Right now for my business, I have the perfect balance. I love running my collective shops, and working with 20+ other local designers to run the shops and sell our own and each other's lines. I work a day or so a week in the shops, and have most of the rest of the week free to make my line in my studio. I love being able to make my line creatively as I like, and put what I want on the racks. And I love being able to interact with my customer, see them love what I made, and buy it. I'm also able to take custom orders, or alter things as needed. Most importantly, I love seeing my product through the whole process, right to going into a bag and out the door because it keeps me knowing what my customer wants. I always am doing market research, every time I help a customer. I see how my sizes are fitting, what people are shopping for and what holds them back from buying something.

But having a shop is a big expense. Much, much bigger than just the rent. You'd have to think about extra staffing, repairs, phone bills, alarm bills, vandalism (I've replaced six $500 windows over the years!) renovations and more. But the commitment is the killer. Seven days a week, and the life of the lease at a minimum. As well, any reno and set up costs take many successful years to pay off. I know that many people go into having a shop very naively, thinking people just walk in and buy, and it breaks my heart to see small businesses fail!

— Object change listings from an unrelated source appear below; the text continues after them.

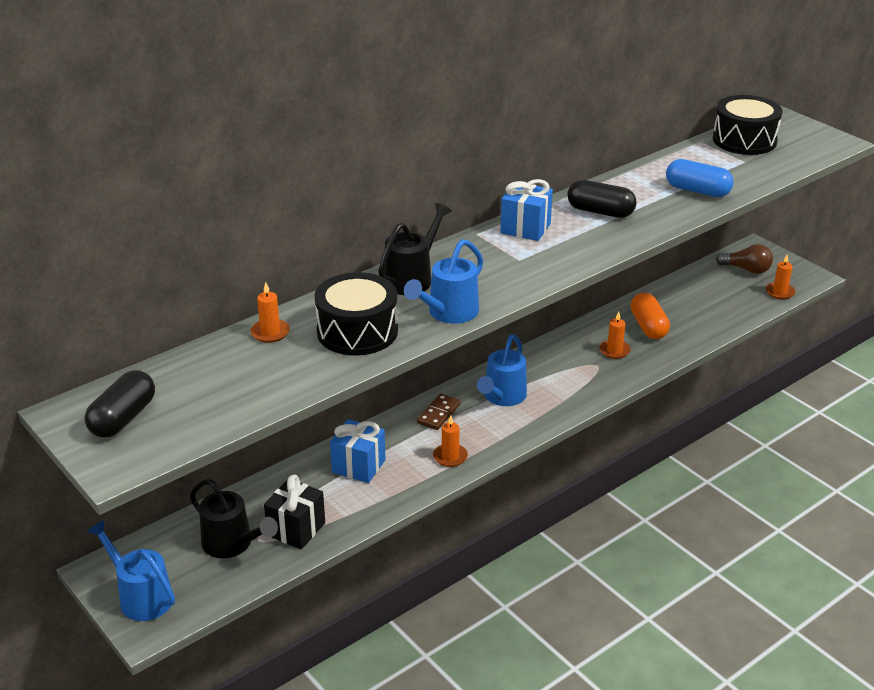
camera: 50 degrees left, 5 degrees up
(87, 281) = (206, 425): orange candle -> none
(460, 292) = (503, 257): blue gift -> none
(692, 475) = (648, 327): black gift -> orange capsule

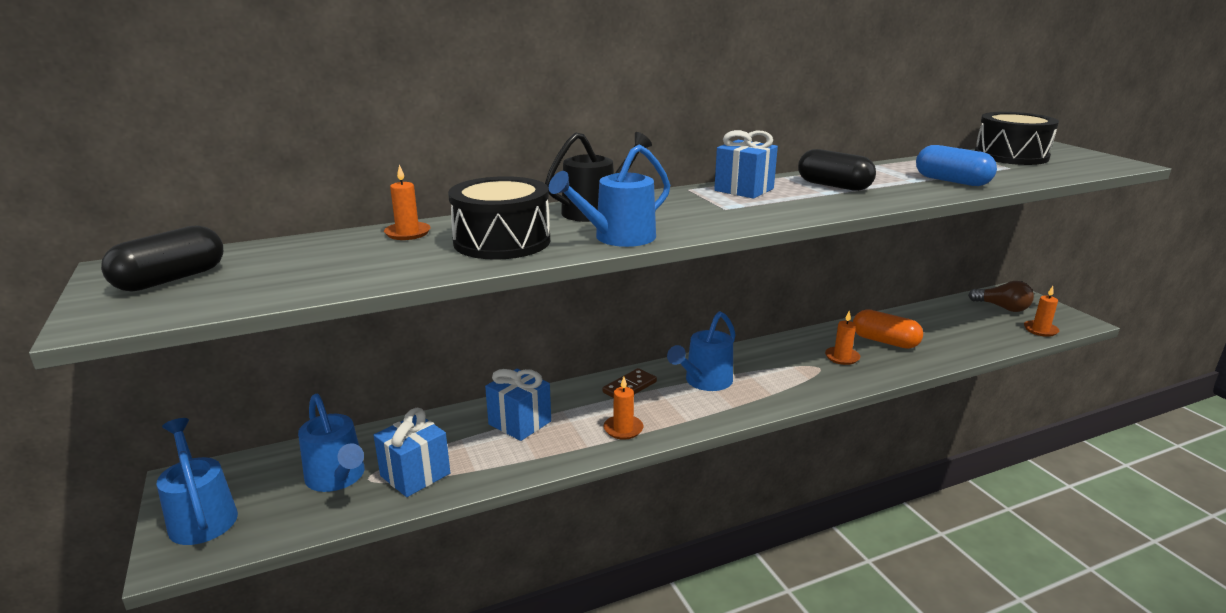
camera: 15 degrees right, 10 degrees down
(233, 544) = (338, 478): black watering can -> blue watering can
(296, 529) = (415, 475): black gift -> blue gift
(648, 327) = (885, 341): orange capsule -> orange capsule turned 60 degrees counterclockwise

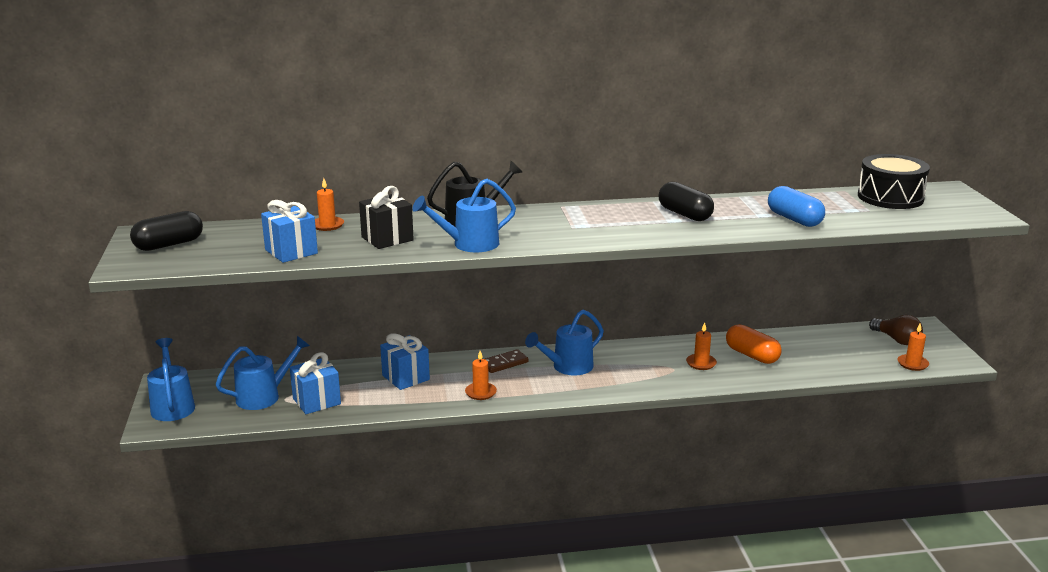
camera: 15 degrees right, 0 degrees up
(338, 478) = (264, 396): blue watering can -> blue watering can turned 105 degrees counterclockwise
(502, 241) = (387, 239): black drum -> black gift
(744, 190) = (605, 211): blue gift -> blue gift (291, 251)

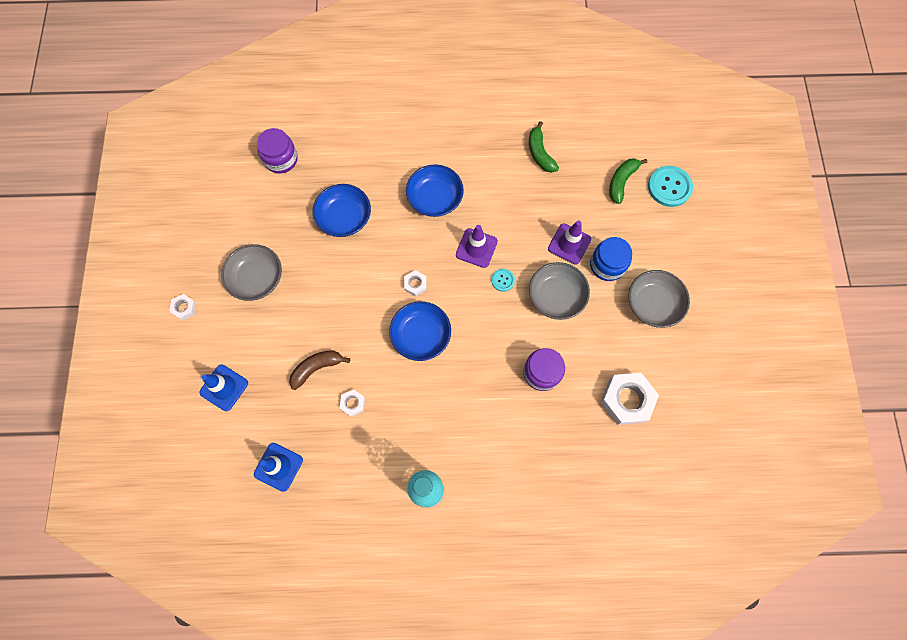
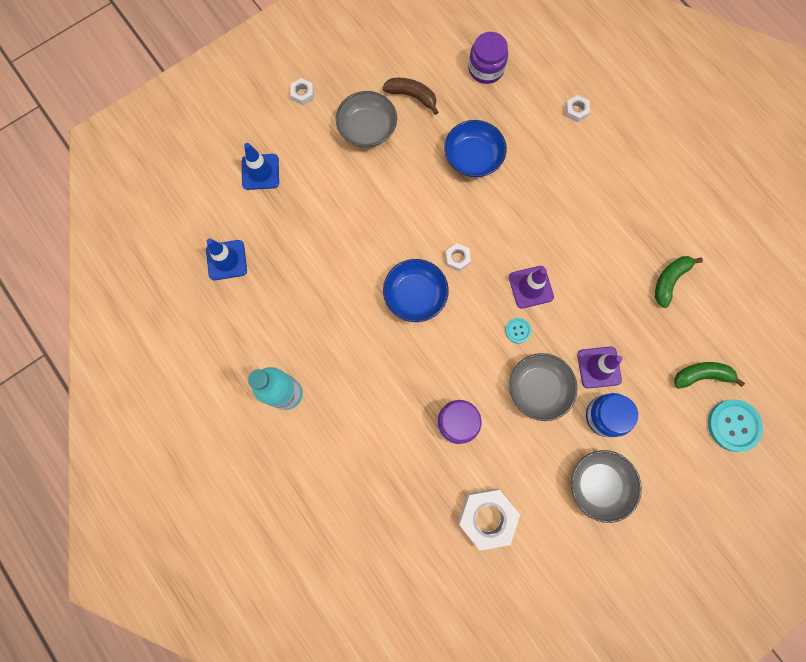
camera: 55 degrees right, 5 degrees up
(316, 368) = (326, 231): brown banana -> brown banana (412, 96)
(353, 403) = (317, 281): white nut -> white nut (576, 111)
(435, 198) = (550, 219): blue bowl -> none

Before I had my tiny shop in Kensington, I had been selling my line for almost four years and building up a name for my line, so I had a clientele I could direct there. Even though my rent was cheap and the shop was small and set up on a shoestring budget, I wouldn't have survived if I had opened it earlier in my business. I knew a lot about the realities of retail but was still white-knuckling it through some tough months!

Bottom line, the main thing to getting started is just getting started! A big obstacle for many is the myth that they need a lot of money to start, but I think too much start-up money can end up killing your business before it gets started. With too much money, it's too easy to try to throw money at the problem and do crazy things too big too fast. For example, open a store too soon, and you'll stock it with all the wrong stuff! Starting small keeps your mistakes small.

We had a designer in one of my collective shops once who was making clothing, but because she was hoping to do a lot of volume too soon, everything got set up wrong with her business, and her mistakes were made in multiples. Firstly, she was tiny, so that was her frame of reference, and she was working with a contractor who had minimums of 30 pieces of each style. You can see where this is going! She invested so heavily in her inventory, which was all undersized and unsellable, that she ran out of money and couldn't respond to what her customers' needs were.

Of course, you don't want to try to 'get it out there' so early that you've got a mish-mash of crappy looking homemade stuff, but most people err on the side of just stalling out. Set yourself a goal. Sign up for a small craft show for a few months from now, then make a list of all the things you need to get done for it. That'll get your butt in gear! But realize that your business and your product is a work in progress for the entire life of your business. It'll never be perfect. Keep your day job and look for small ways you can start selling today, this week, this month. Keep your gambles small enough that you can afford to lose, and build on your successes while learning from your mistakes.

Thanks for the question, Betty and good luck with your new business! Maybe you'll become a member in one of my shops one day soon!